I was glad to see that ours was the only car at the trailhead, especially since a fellow BPLer had indicated that he and a friend would be hiking those trails on the same days as our trip. I was also surprised that there wasn't yet any warning about the fire posted at the trailhead. A few minutes after getting in the car, though, we passed a ranger who was evacuating all of the nearby campgrounds. By the time we reached Hwy 37, the smoke completely dominated the sky. We were just one in the long line of dozens of cars heading out of the Lincoln National Forest, all of our weekend plans dashed.
At first, I was disappointed, but as we drove away from the inferno, I realized that my hiking trip was unimportant.

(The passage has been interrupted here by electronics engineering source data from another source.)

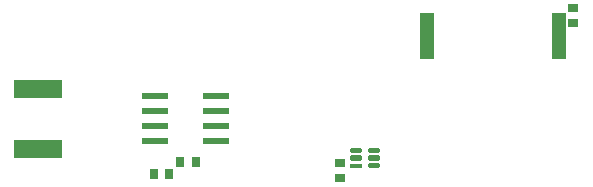
<source format=gbp>
G75*
%MOIN*%
%OFA0B0*%
%FSLAX24Y24*%
%IPPOS*%
%LPD*%
%AMOC8*
5,1,8,0,0,1.08239X$1,22.5*
%
%ADD10R,0.1600X0.0600*%
%ADD11R,0.0394X0.0157*%
%ADD12C,0.0118*%
%ADD13R,0.0354X0.0276*%
%ADD14R,0.0870X0.0240*%
%ADD15R,0.0472X0.1575*%
%ADD16R,0.0276X0.0354*%
D10*
X001170Y004210D03*
X001170Y006210D03*
D11*
X011775Y003659D03*
D12*
X011913Y003896D02*
X011637Y003896D01*
X011637Y003934D01*
X011913Y003934D01*
X011913Y003896D01*
X011913Y004152D02*
X011637Y004152D01*
X011637Y004190D01*
X011913Y004190D01*
X011913Y004152D01*
X012227Y004190D02*
X012503Y004190D01*
X012503Y004152D01*
X012227Y004152D01*
X012227Y004190D01*
X012227Y003934D02*
X012503Y003934D01*
X012503Y003896D01*
X012227Y003896D01*
X012227Y003934D01*
X012227Y003678D02*
X012503Y003678D01*
X012503Y003640D01*
X012227Y003640D01*
X012227Y003678D01*
D13*
X011245Y003746D03*
X011245Y003234D03*
X019015Y008404D03*
X019015Y008916D03*
D14*
X007110Y005975D03*
X007110Y005475D03*
X007110Y004975D03*
X007110Y004475D03*
X005050Y004475D03*
X005050Y004975D03*
X005050Y005475D03*
X005050Y005975D03*
D15*
X014120Y007975D03*
X018530Y007975D03*
D16*
X005029Y003390D03*
X005541Y003390D03*
X005909Y003795D03*
X006421Y003795D03*
M02*

</source>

We could reschedule our hike or find another destination, but the White Moutain Wilderness was quickly turning to ash. By Friday night, what they're now calling Little Bear fire (that had been confined to 10 acres that morning) was estimated at 4000 acres; by Saturday morning, that figure was raised to 10000 acres. Neighborhoods north of Ruidoso are being evacuated, and the fire is nowhere near being contained. I'm pretty sure we were the last hikers on the Crest Trail for the foreseeable future.